Twice in the last month (and possibly 5 times since March), we have received RefineMonitor alerts about wdqs-external.sparql-query ingestion into Hive. These alerts are due to late events in the eqiad.wdqs-external.sparql-query Kafka topic.
We import topic data into HDFS hourlyish, and consider an hour done once events being imported by a task have timestamps greater than the previous hour.
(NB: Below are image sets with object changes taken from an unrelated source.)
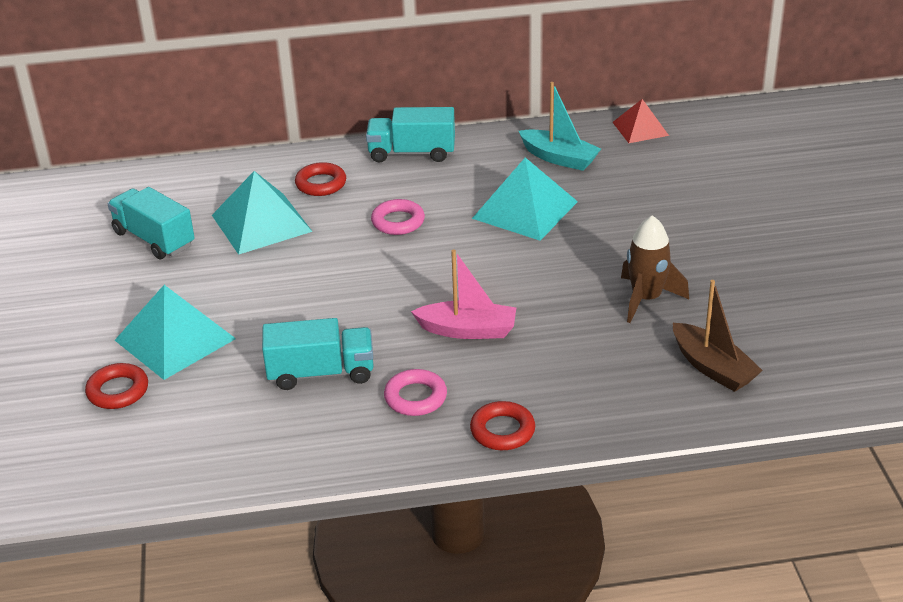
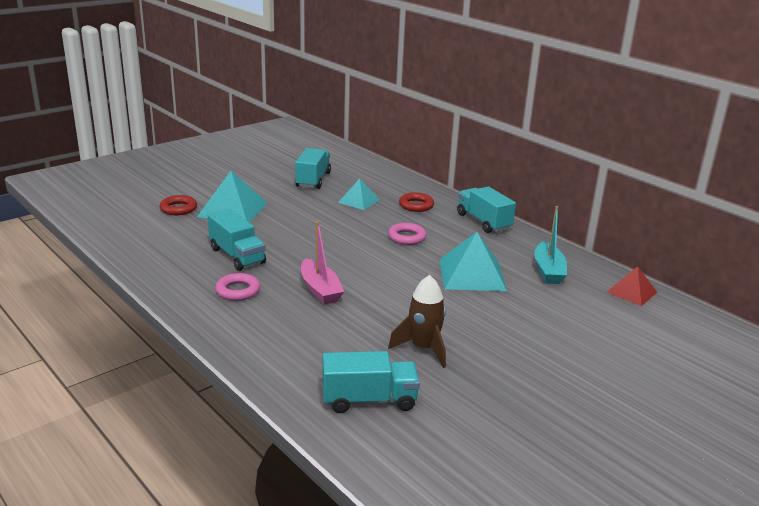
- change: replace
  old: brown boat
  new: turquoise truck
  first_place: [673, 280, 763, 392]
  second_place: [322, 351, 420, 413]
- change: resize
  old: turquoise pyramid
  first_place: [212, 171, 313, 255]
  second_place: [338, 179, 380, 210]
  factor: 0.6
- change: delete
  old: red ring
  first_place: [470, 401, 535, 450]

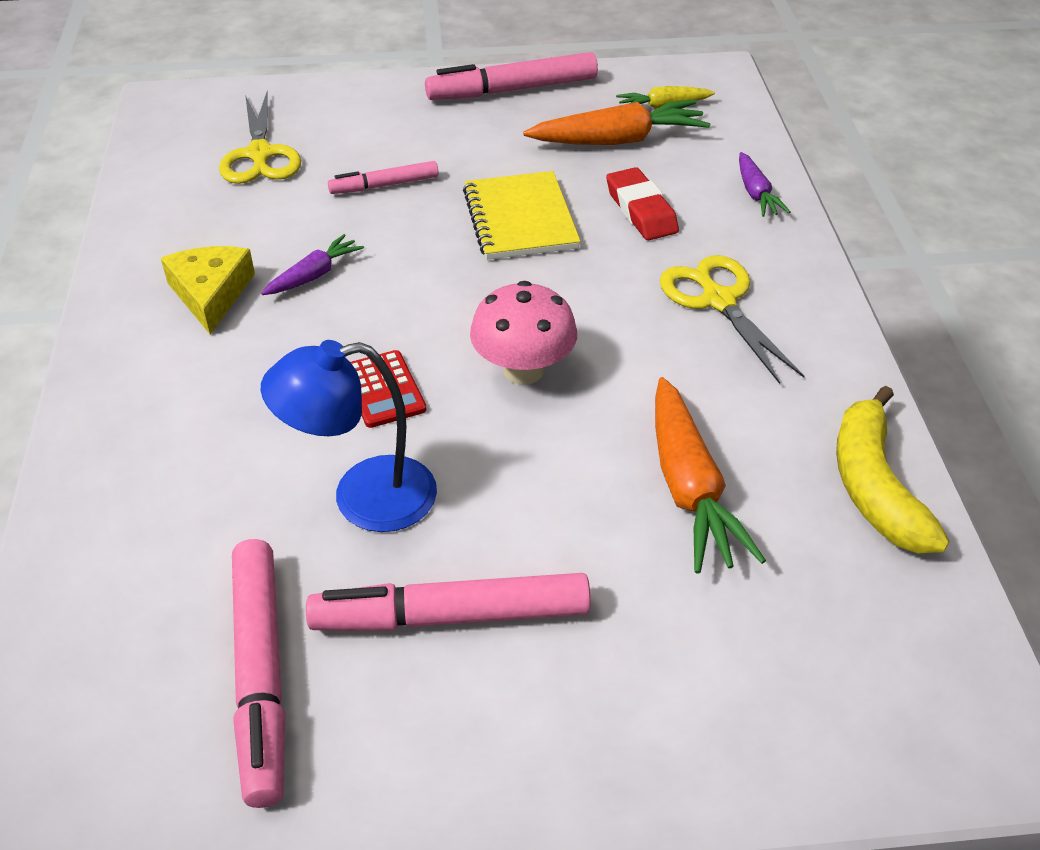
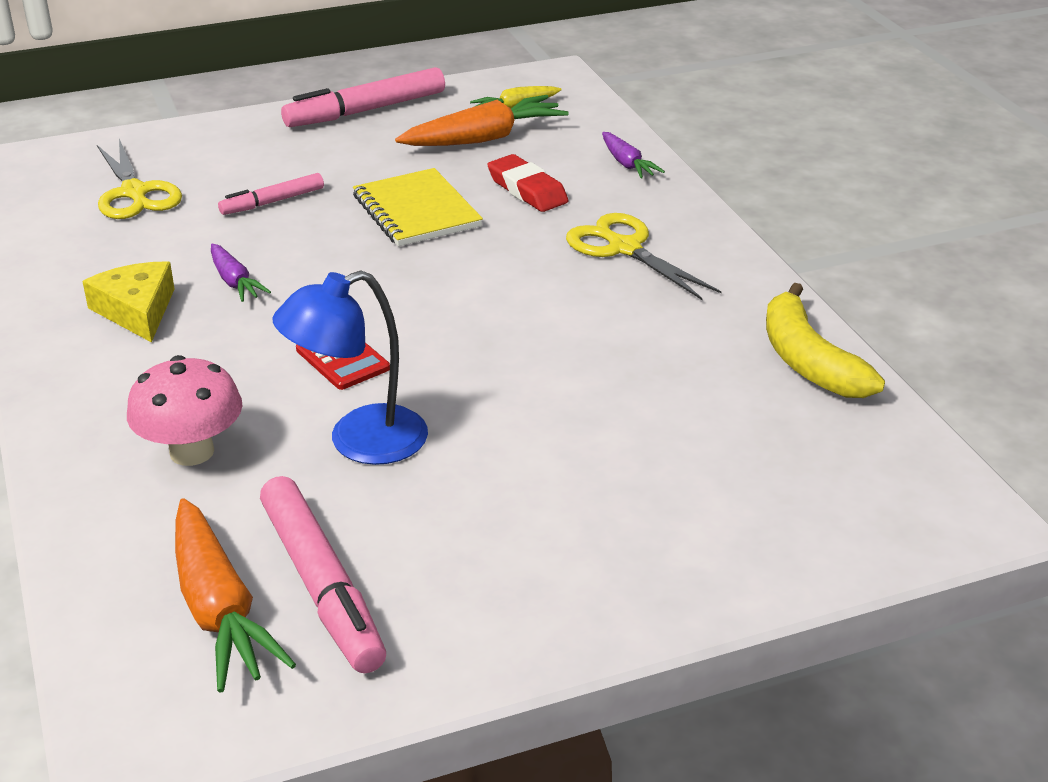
- change: move
  old: pink mushroom
  first_place: [470, 281, 577, 385]
  second_place: [127, 355, 243, 466]
- change: move
  old: orange carrot
  first_place: [655, 377, 766, 574]
  second_place: [175, 498, 296, 692]
- change: rotate
  old: purple carrot
  first_place: [261, 234, 364, 295]
  second_place: [211, 244, 271, 302]
  degrees: 120
- change: delete
  old: pink marker
  first_place: [306, 573, 591, 631]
Consider the contents of the raw topic data we imported for eqiad.wdqs-external.sparql-query/year=2022/month=06/day=14/hour=04:
12:37:56 [@an-launcher1002:/home/otto] $ hdfs dfs -ls /wmf/data/raw/event/eqiad.wdqs-external.sparql-query/year=2022/month=06/day=14/hour=04 Found 4 items -rw-r----- 3 analytics analytics-privatedata-users 0 2022-06-14 05:09 /wmf/data/raw/event/eqiad.wdqs-external.sparql-query/year=2022/month=06/day=14/hour=04/_IMPORTED -rw-r----- 3 analytics analytics-privatedata-users 6700493 2022-06-14 04:06 /wmf/data/raw/event/eqiad.wdqs-external.sparql-query/year=2022/month=06/day=14/hour=04/part.task_event_default_1655179519742_167_1.txt.gz -rw-r----- 3 analytics analytics-privatedata-users 64539424 2022-06-14 05:07 /wmf/data/raw/event/eqiad.wdqs-external.sparql-query/year=2022/month=06/day=14/hour=04/part.task_event_default_1655183121813_167_0.txt.gz -rw-r----- 3 analytics analytics-privatedata-users 775 2022-06-15 09:06 /wmf/data/raw/event/eqiad.wdqs-external.sparql-query/year=2022/month=06/day=14/hour=04/part.task_event_default_1655283918923_166_1.txt.gz
Based on the mtimes of the files, you can see that data for this hour was first imported by the task that ran at 2022-06-14 04:06, then again at 2022-06-14 05:07. At 2022-06-14 05:07, the events imported in that hour progressed beyond hour 04, and so the _IMPORTED flag file was written at 2022-06-14 05:09 when that task finished.
However, a full day and 4 hours later, some events arrived in the topic with timestamps in the 2022-06-14T04:00:* hour.
Once an _IMPORTED flag has been written, we do not automatically re-run the Refine job if new data comes in. We do alert on this fact. It seems we caught it 2 weeks ago, and today, but there may have been 3 other times in the past when this happened (the past data has since been deleted).
Is there a reason why late events are more likely to happen for the wdqs-external.sparql-query stream than other streams?